Alibaba P9 architect explains the evolution process from a single server to a large website with hundreds of millions of traffic, with hundreds of millions of p9
Phase 1: website construction by a single organization
In the early stages of the website, we often run all our programs and software on a single machine. In this case, we use a container, such as tomcat, jetty, and jboos, and then directly use the JSP/servlet technology, alternatively, you can use some open-source frameworks such as maven + spring + struct + hibernate, maven + spring + springmvc + mybatis. Finally, you can select a database management system to store data, for example, mysql, SQL Server, and oracle are connected and operated through JDBC.
Load all the above software on the same machine, and the application runs, it is also a small system. The system result is as follows:
Stage 2: Application Server and database Separation
As the website goes online, the traffic volume increases gradually, and the server load increases slowly. When the server is not overloaded, we should be prepared to improve the load capacity of the website. If it is difficult to optimize the code, increasing the number of machines without improving the performance of a single machine is a good method, which not only effectively improves the load capacity of the system, and cost-effective.
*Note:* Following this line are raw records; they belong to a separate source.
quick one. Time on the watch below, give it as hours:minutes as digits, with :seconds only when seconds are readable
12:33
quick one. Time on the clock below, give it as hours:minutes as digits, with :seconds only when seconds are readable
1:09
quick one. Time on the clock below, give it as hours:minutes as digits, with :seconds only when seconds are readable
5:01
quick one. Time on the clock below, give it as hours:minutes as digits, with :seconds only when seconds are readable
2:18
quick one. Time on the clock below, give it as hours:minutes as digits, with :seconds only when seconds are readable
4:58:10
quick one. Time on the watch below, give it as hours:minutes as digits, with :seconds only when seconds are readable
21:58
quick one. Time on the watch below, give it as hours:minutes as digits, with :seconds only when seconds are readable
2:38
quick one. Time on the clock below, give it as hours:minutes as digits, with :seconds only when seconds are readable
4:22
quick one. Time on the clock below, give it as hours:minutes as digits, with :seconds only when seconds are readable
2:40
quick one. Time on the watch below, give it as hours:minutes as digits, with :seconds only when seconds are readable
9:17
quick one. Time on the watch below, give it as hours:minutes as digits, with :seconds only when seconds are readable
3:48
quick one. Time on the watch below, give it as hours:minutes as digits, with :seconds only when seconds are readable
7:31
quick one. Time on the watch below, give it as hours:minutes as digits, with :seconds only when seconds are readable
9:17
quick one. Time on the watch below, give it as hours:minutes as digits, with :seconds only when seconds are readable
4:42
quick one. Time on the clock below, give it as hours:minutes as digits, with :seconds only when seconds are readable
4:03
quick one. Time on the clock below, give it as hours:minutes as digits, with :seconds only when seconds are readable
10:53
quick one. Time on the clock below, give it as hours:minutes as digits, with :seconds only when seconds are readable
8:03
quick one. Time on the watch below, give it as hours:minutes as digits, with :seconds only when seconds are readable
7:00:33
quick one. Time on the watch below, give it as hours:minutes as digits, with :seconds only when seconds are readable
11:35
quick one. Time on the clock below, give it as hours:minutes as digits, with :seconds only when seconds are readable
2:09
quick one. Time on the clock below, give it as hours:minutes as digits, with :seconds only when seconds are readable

What are the added machines used? In this case, we can split the database and web server, which not only improves the load capacity of a single machine, but also improves the disaster tolerance capability.
The architecture after the application server and the database are separated is shown in:
Phase 3: Application Server Cluster
As the access volume continues to increase, a single application server is no longer able to meet its needs. Assuming that there is no pressure on the database server, we can change the application server from one server to two or more, and distribute user requests to different servers to improve the load capacity. There is no direct interaction between multiple application servers. They all rely on their own databases to provide external services. The well-known software for failover is keepalived. keepalived is a software similar to the layer3, 4, and 7 switching mechanisms. It is not a specialized product of a Specific Software Failover, it can be applied to a variety of software products. Keepalived can be used together with ipvsadm for load balancing.
Taking adding an application server as an example, the added system structure is as follows:
As the system evolves here, the following four problems will occur:
Who will forward user requests to the specific application server?
What are the forwarding algorithms?
How does the application server return user requests?
If you access different servers each time, how can you maintain session consistency?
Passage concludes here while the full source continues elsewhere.